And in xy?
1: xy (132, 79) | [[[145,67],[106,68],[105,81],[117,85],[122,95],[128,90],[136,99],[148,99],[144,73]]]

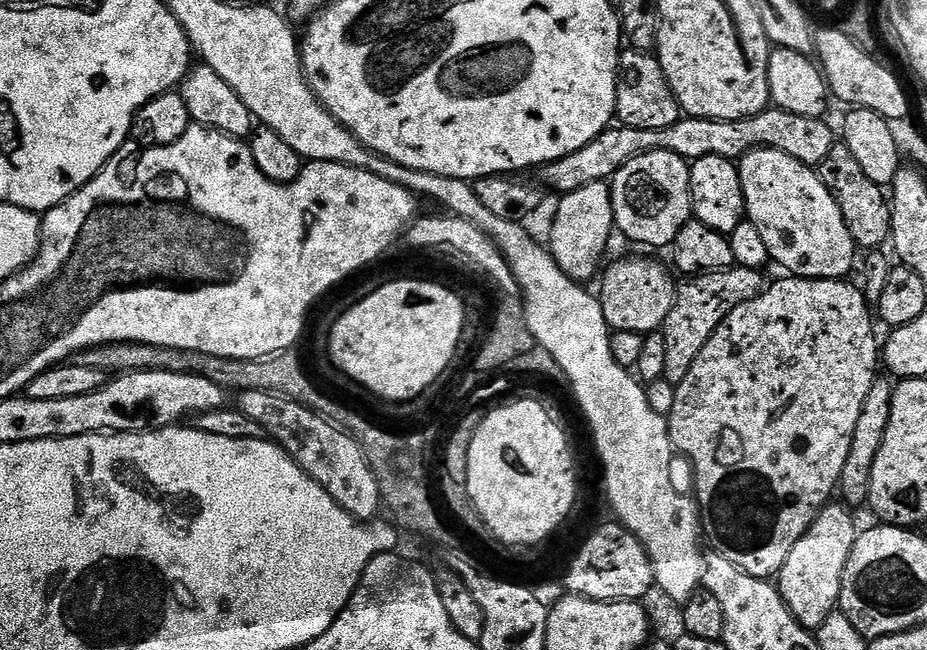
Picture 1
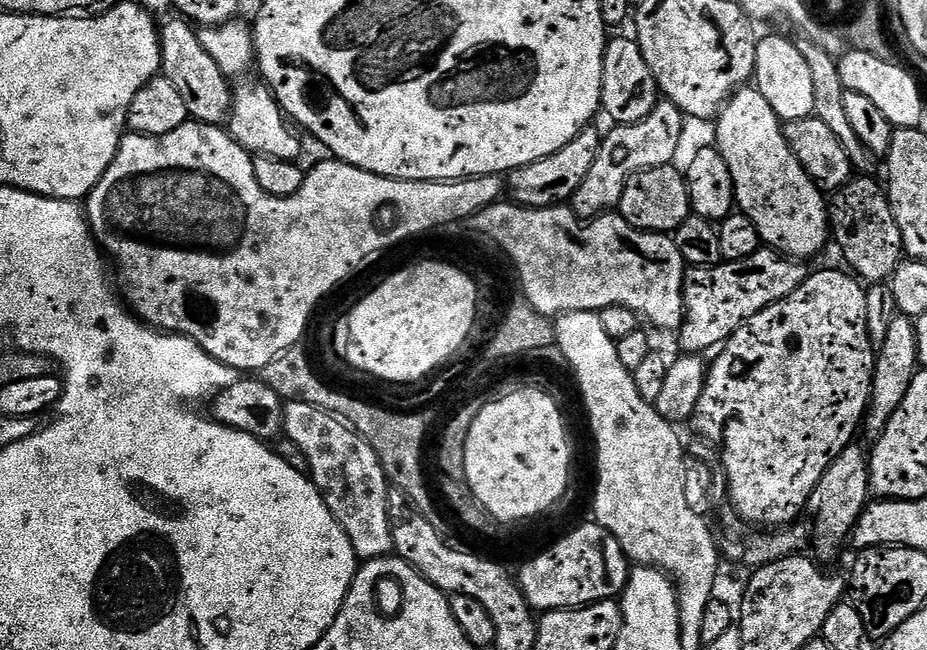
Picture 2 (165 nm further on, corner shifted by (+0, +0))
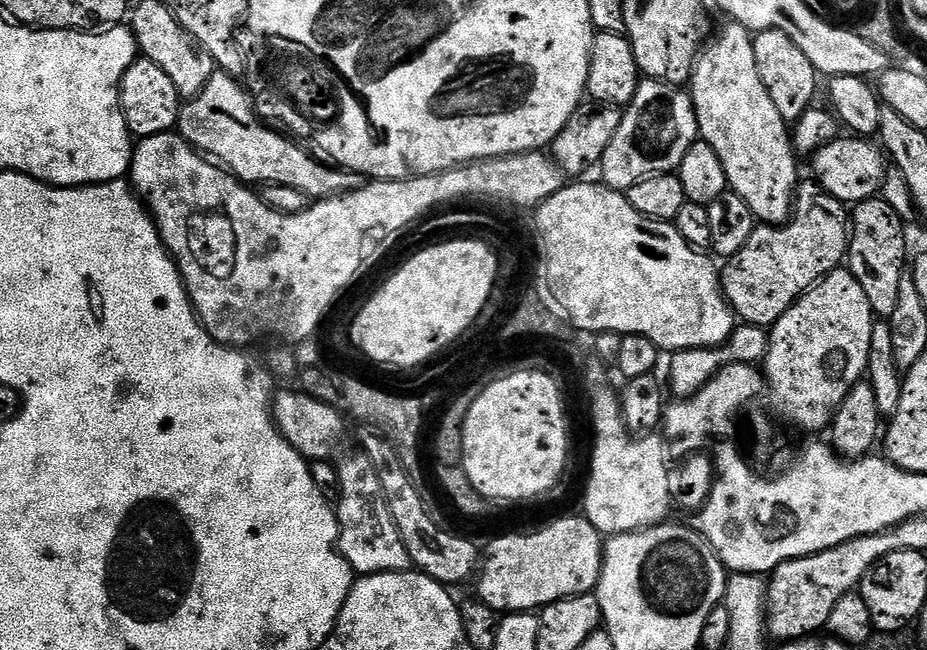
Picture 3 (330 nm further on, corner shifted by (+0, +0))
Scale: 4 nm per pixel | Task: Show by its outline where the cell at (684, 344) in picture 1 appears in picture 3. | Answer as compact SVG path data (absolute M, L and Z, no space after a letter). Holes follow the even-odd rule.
M801 183L794 193L794 207L788 223L779 226L760 224L754 234L750 234L750 242L746 242L746 246L742 246L742 250L738 250L738 254L731 256L723 265L724 268L720 272L720 290L733 313L743 323L755 324L765 330L771 329L772 325L778 322L778 318L782 318L782 314L790 310L795 300L799 300L815 284L845 263L849 235L849 205L826 194L821 184Z

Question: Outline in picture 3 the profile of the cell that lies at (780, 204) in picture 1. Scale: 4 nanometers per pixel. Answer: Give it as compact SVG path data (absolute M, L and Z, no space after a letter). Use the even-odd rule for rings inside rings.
M735 22L725 23L720 37L709 39L706 47L696 57L696 67L692 69L690 95L696 107L696 121L700 127L699 139L714 146L714 154L722 158L722 170L726 170L728 187L754 213L760 224L779 226L788 223L794 207L794 193L798 187L796 180L796 149L792 147L789 121L778 114L762 78L758 78L758 65L754 63L754 46L748 29Z

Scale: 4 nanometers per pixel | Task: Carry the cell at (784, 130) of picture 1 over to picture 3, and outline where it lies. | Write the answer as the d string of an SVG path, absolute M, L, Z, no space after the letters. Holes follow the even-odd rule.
M852 134L844 135L826 142L826 146L819 148L810 157L810 164L813 174L816 175L813 176L815 183L821 184L826 194L838 198L846 205L855 206L863 200L879 197L880 187L885 174L888 173L889 165L879 143L868 138L857 138Z

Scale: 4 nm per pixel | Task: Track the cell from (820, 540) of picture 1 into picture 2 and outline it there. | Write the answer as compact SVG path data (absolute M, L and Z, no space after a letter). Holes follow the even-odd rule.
M859 443L848 444L838 458L822 474L818 486L814 486L812 497L807 507L812 508L812 532L816 535L815 555L821 561L832 560L840 552L840 547L851 537L852 530L864 509L870 503L870 470L868 469L869 453L858 446Z

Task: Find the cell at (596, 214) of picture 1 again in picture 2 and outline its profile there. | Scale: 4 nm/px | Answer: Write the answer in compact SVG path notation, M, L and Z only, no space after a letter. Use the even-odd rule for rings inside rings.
M661 99L642 118L633 124L622 124L613 127L612 133L605 135L600 142L598 158L590 166L582 186L572 196L570 207L577 217L591 218L611 213L619 205L626 182L643 168L666 168L673 163L676 151L680 148L680 139L684 136L686 117L669 100Z

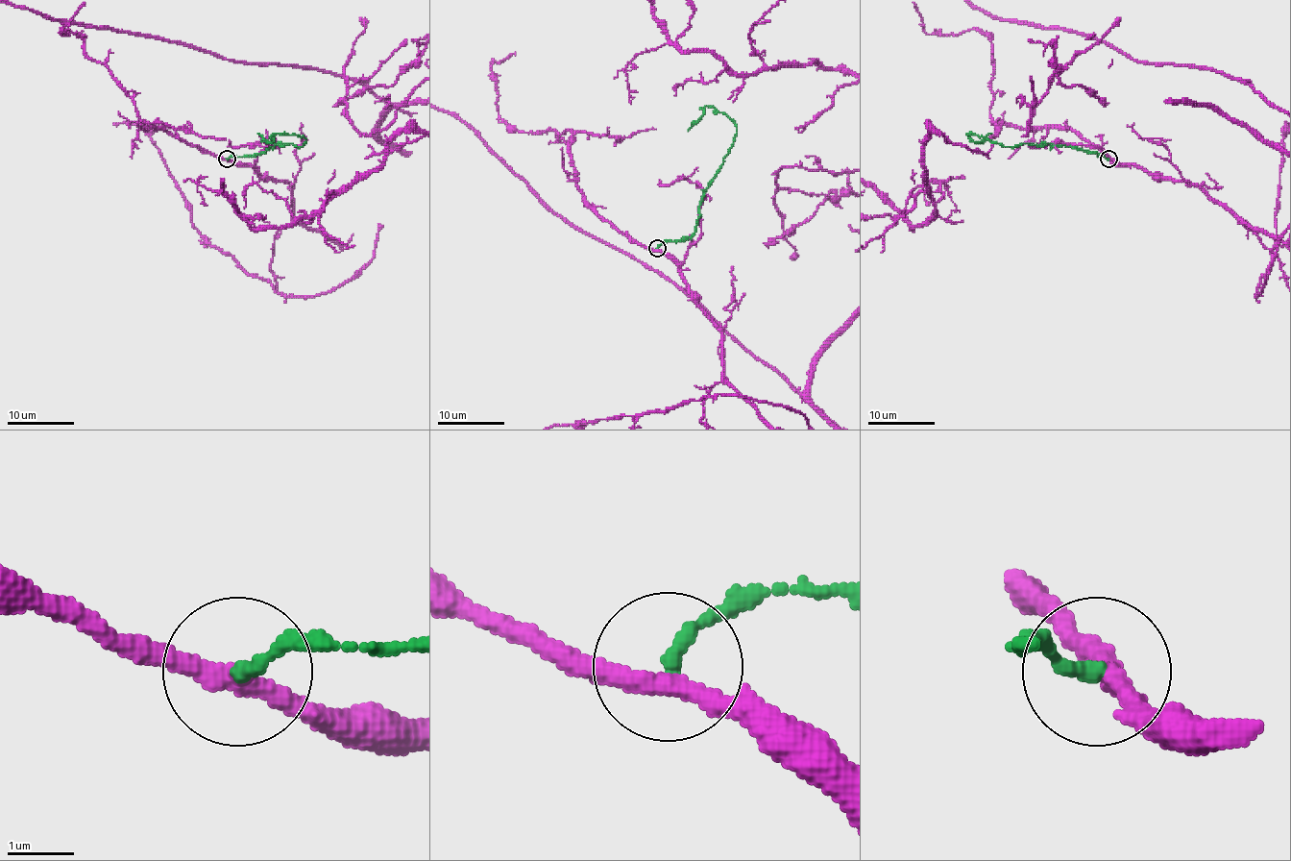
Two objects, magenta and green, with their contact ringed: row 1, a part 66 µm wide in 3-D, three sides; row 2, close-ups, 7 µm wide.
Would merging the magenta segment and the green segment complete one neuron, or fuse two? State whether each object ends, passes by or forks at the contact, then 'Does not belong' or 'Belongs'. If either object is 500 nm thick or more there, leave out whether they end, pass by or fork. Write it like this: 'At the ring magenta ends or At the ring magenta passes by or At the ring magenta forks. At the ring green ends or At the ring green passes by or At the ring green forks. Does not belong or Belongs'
At the ring magenta passes by. At the ring green ends. Does not belong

+===+

» Task goal:
The whole listing above must be set down again exactly, but without its images.

» Solution to this task:
And in xy?
1: xy (132, 79) | [[[145,67],[106,68],[105,81],[117,85],[122,95],[128,90],[136,99],[148,99],[144,73]]]

Picture 1
Picture 2 (165 nm further on, corner shifted by (+0, +0))
Picture 3 (330 nm further on, corner shifted by (+0, +0))
Scale: 4 nm per pixel | Task: Show by its outline where the cell at (684, 344) in picture 1 appears in picture 3. | Answer as compact SVG path data (absolute M, L and Z, no space after a letter). Holes follow the even-odd rule.
M801 183L794 193L794 207L788 223L779 226L760 224L754 234L750 234L750 242L746 242L746 246L742 246L742 250L738 250L738 254L731 256L723 265L724 268L720 272L720 290L733 313L743 323L755 324L765 330L771 329L772 325L778 322L778 318L782 318L782 314L790 310L795 300L799 300L815 284L845 263L849 235L849 205L826 194L821 184Z

Question: Outline in picture 3 the profile of the cell that lies at (780, 204) in picture 1. Scale: 4 nanometers per pixel. Answer: Give it as compact SVG path data (absolute M, L and Z, no space after a letter). Use the even-odd rule for rings inside rings.
M735 22L725 23L720 37L709 39L706 47L696 57L696 67L692 69L690 95L696 107L696 121L700 127L699 139L714 146L714 154L722 158L722 170L726 170L728 187L754 213L760 224L779 226L788 223L794 207L794 193L798 187L796 180L796 149L792 147L789 121L778 114L762 78L758 78L758 65L754 63L754 46L748 29Z

Scale: 4 nanometers per pixel | Task: Carry the cell at (784, 130) of picture 1 over to picture 3, and outline where it lies. | Write the answer as the d string of an SVG path, absolute M, L, Z, no space after the letters. Holes follow the even-odd rule.
M852 134L844 135L826 142L826 146L819 148L810 157L810 164L813 174L816 175L813 176L815 183L821 184L826 194L838 198L846 205L855 206L863 200L879 197L880 187L885 174L888 173L889 165L879 143L868 138L857 138Z

Scale: 4 nm per pixel | Task: Track the cell from (820, 540) of picture 1 into picture 2 and outline it there. | Write the answer as compact SVG path data (absolute M, L and Z, no space after a letter). Holes follow the even-odd rule.
M859 443L848 444L838 458L822 474L818 486L814 486L812 497L807 507L812 508L812 532L816 535L815 555L821 561L832 560L840 552L840 547L851 537L852 530L864 509L870 503L870 470L868 469L869 453L858 446Z

Task: Find the cell at (596, 214) of picture 1 again in picture 2 and outline its profile there. | Scale: 4 nm/px | Answer: Write the answer in compact SVG path notation, M, L and Z only, no space after a letter. Use the even-odd rule for rings inside rings.
M661 99L642 118L633 124L622 124L613 127L612 133L605 135L600 142L598 158L590 166L582 186L572 196L570 207L577 217L591 218L611 213L619 205L626 182L643 168L666 168L673 163L676 151L680 148L680 139L684 136L686 117L669 100Z

Two objects, magenta and green, with their contact ringed: row 1, a part 66 µm wide in 3-D, three sides; row 2, close-ups, 7 µm wide.
Would merging the magenta segment and the green segment complete one neuron, or fuse two? State whether each object ends, passes by or forks at the contact, then 'Does not belong' or 'Belongs'. If either object is 500 nm thick or more there, leave out whether they end, pass by or fork. Write it like this: 'At the ring magenta ends or At the ring magenta passes by or At the ring magenta forks. At the ring green ends or At the ring green passes by or At the ring green forks. Does not belong or Belongs'
At the ring magenta passes by. At the ring green ends. Does not belong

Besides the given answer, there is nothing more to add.